## Tekst
-------------------------
ECLI:NL:RBAMS:2024:1026

Rechtbank Amsterdam

Datum uitspraak
23 februari 2024
Publicatiedatum
26 februari 2024
Zaaknummer
C/13/744899 / KG ZA 24-19
Instantie
Rechtbank Amsterdam
Type
Uitspraak
Rechtsgebied
Civiel recht; Goederenrecht
Procedures
  • Kort geding
Vindplaatsen
  • Rechtspraak.nl
AI samenvatting door LexboostAutomatisch gegenereerd

Tweede kort geding tussen buren over erfdienstbaarheid (overpad) met afwijzing van vorderingen en geen spoed

In deze zaak, die op 23 februari 2024 door de Rechtbank Amsterdam is behandeld, betreft het een kort geding tussen twee buren over een erfdienstbaarheid van overpad. Eiseres, eigenaar van een perceel grond, heeft vorderingen ingesteld tegen gedaagde, die een aangrenzend perceel bezit. Eiseres stelt dat gedaagde onrechtmatig gebruik maakt van het recht van overpad, wat leidt tot schade aan haar perceel. De voorzieningenrechter heeft vastgesteld dat er al een bodemprocedure loopt en dat er geen spoedeisend belang is voor de vorderingen van eiseres. De voorzieningenrechter heeft de vorderingen van eiseres afgewezen, omdat deze niet aannemelijk heeft gemaakt dat er sprake is van onrechtmatig handelen door gedaagde. De voorzieningenrechter heeft ook opgemerkt dat eiseres zich moet houden aan een eerder vonnis van 5 april 2022, waarin gedaagde het recht van overpad is toegestaan. Eiseres is in de proceskosten veroordeeld, en de rechter heeft partijen aangespoord om hun geschillen in der minne op te lossen, bij voorkeur met behulp van een mediator.

Uitspraak

vonnis

RECHTBANK AMSTERDAM

Afdeling privaatrecht, voorzieningenrechter civiel
zaaknummer / rolnummer: C/13/744899 / KG ZA 24-19 VVV/MAH
Vonnis in kort geding van 23 februari 2024
in de zaak van
[eiseres],
wonende te [woonplaats 1] ,
eiseres bij dagvaarding van 24 januari 2024,
advocaat mr. A.J. Engelsma te Amsterdam,
tegen
[gedaagde],
wonende te [woonplaats 2] ,
gedaagde,
advocaat mr. S.J. Kloosterman te Amsterdam.
Partijen zullen hierna [eiseres] en [gedaagde] worden genoemd.

1.De procedure

1.1.
-------------------------
## Opdracht 1
Zet het deel van de rijen dat loopt vanaf het begin van de rijen tot en met de regel met "8: (498, 436)" om in een genummerde lijst, zonder lege regels. Laat de afbeeldingen daarbij weg.
-------------------------
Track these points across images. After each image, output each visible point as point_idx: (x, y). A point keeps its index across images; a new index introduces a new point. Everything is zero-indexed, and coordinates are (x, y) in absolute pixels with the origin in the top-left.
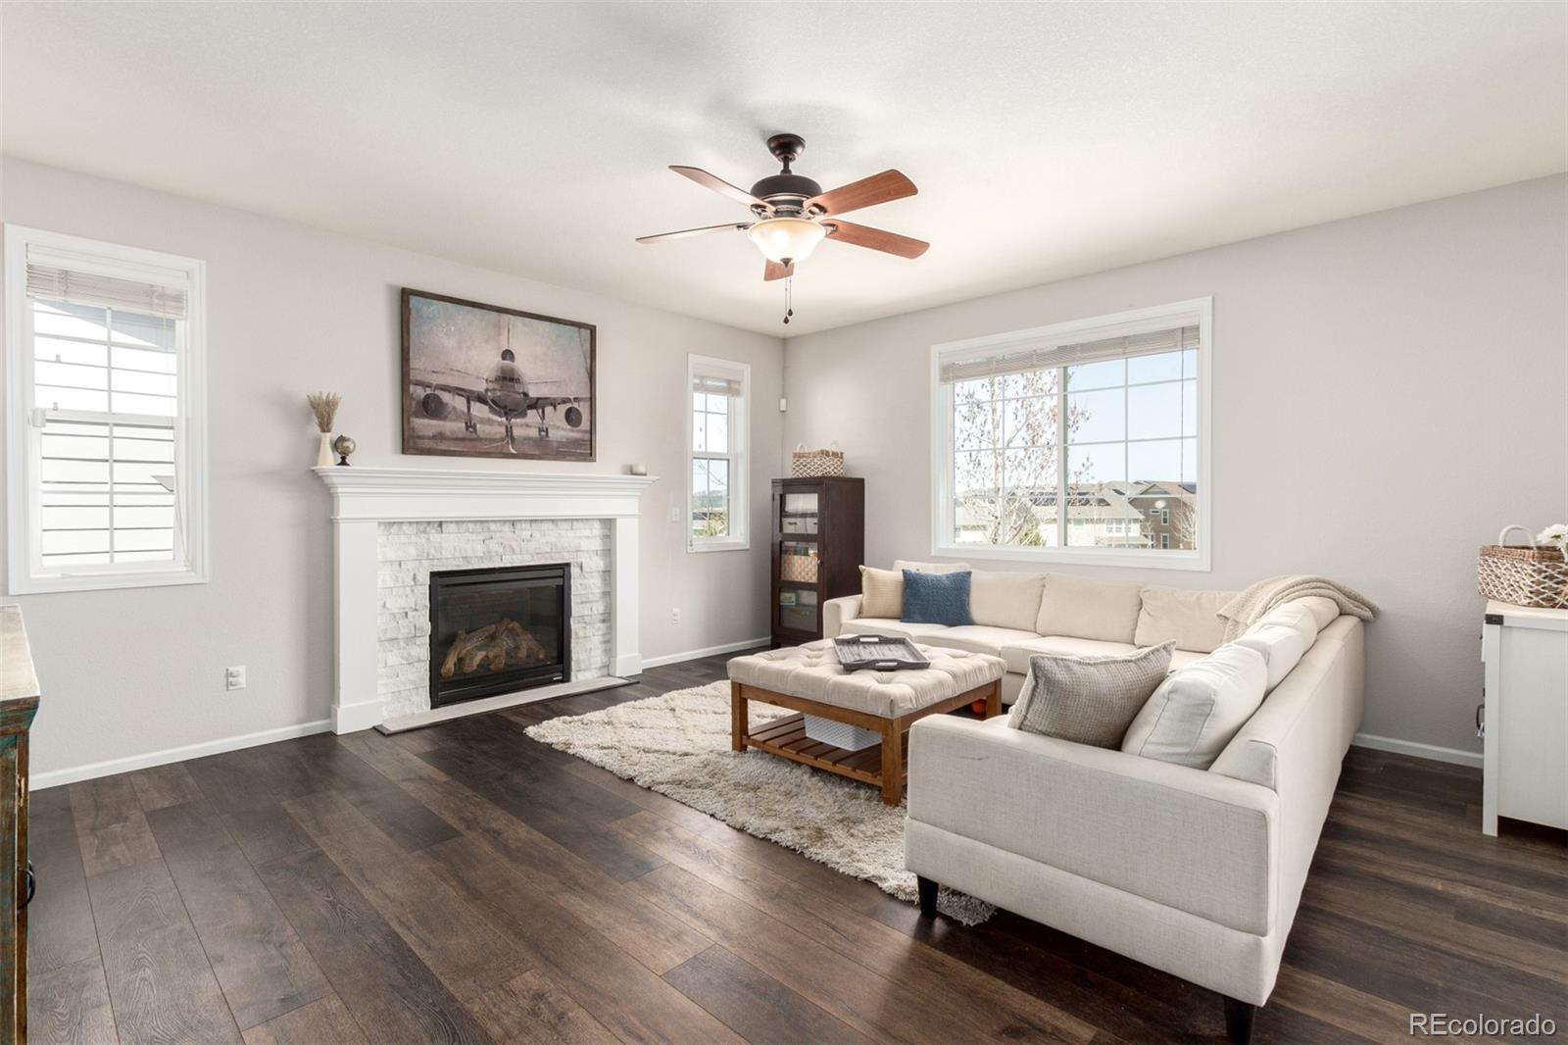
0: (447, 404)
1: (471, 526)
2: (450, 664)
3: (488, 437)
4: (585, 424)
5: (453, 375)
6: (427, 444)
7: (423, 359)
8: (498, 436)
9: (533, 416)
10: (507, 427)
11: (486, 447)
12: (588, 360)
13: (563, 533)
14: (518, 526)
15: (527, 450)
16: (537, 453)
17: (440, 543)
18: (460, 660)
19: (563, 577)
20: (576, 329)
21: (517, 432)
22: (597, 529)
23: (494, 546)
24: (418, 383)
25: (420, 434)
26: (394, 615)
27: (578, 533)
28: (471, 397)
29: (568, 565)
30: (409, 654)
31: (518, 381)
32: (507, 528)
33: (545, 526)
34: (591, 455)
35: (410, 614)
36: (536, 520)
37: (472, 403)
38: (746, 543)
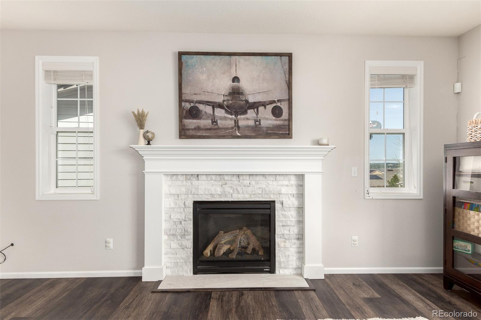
0: (201, 111)
1: (213, 177)
2: (208, 252)
3: (224, 127)
4: (285, 115)
5: (205, 95)
6: (191, 133)
7: (189, 88)
8: (230, 126)
9: (251, 113)
10: (235, 121)
11: (222, 133)
12: (287, 76)
13: (271, 183)
14: (241, 178)
15: (247, 133)
16: (253, 134)
17: (198, 186)
18: (215, 248)
19: (270, 209)
20: (279, 57)
21: (241, 123)
22: (293, 181)
23: (227, 189)
24: (187, 101)
25: (188, 128)
26: (175, 222)
27: (280, 183)
28: (215, 105)
29: (274, 202)
30: (182, 244)
31: (242, 94)
32: (235, 178)
33: (258, 178)
34: (289, 134)
35: (182, 222)
36: (252, 175)
37: (215, 109)
38: (419, 194)
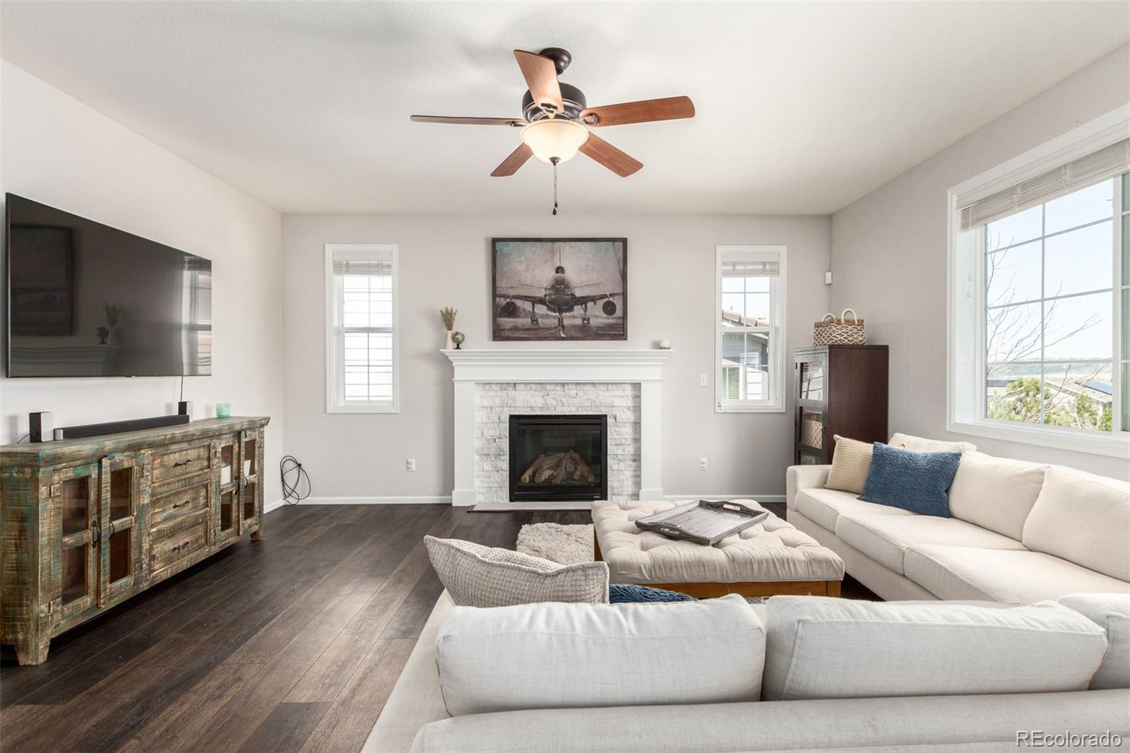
0: (519, 308)
1: (533, 386)
2: (526, 477)
3: (547, 327)
4: (619, 312)
5: (524, 288)
6: (507, 334)
7: (505, 280)
8: (553, 326)
9: (578, 310)
10: (559, 319)
11: (544, 334)
12: (621, 265)
13: (601, 393)
14: (566, 387)
15: (573, 334)
16: (580, 336)
17: (515, 397)
18: (534, 474)
19: (601, 424)
20: (611, 243)
21: (566, 322)
22: (629, 391)
23: (551, 401)
24: (501, 296)
25: (503, 328)
26: (488, 440)
27: (613, 393)
28: (535, 301)
29: (606, 416)
30: (496, 465)
31: (567, 286)
32: (558, 388)
33: (587, 387)
34: (623, 335)
35: (497, 440)
36: (580, 384)
37: (536, 305)
38: (781, 407)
-------------------------
## Opdracht 2
Van welke datum is de dagvaarding van eiseres volgens de uitspraak?

## Uitvoer oefening 1
1. Track these points across images. After each image, output each visible point as point_idx: (x, y). A point keeps its index across images; a new index introduces a new point. Everything is zero-indexed, and coordinates are (x, y) in absolute pixels with the origin in the top-left.
2. 0: (447, 404)
3. 1: (471, 526)
4. 2: (450, 664)
5. 3: (488, 437)
6. 4: (585, 424)
7. 5: (453, 375)
8. 6: (427, 444)
9. 7: (423, 359)
10. 8: (498, 436)

## Uitvoer oefening 2
24 januari 2024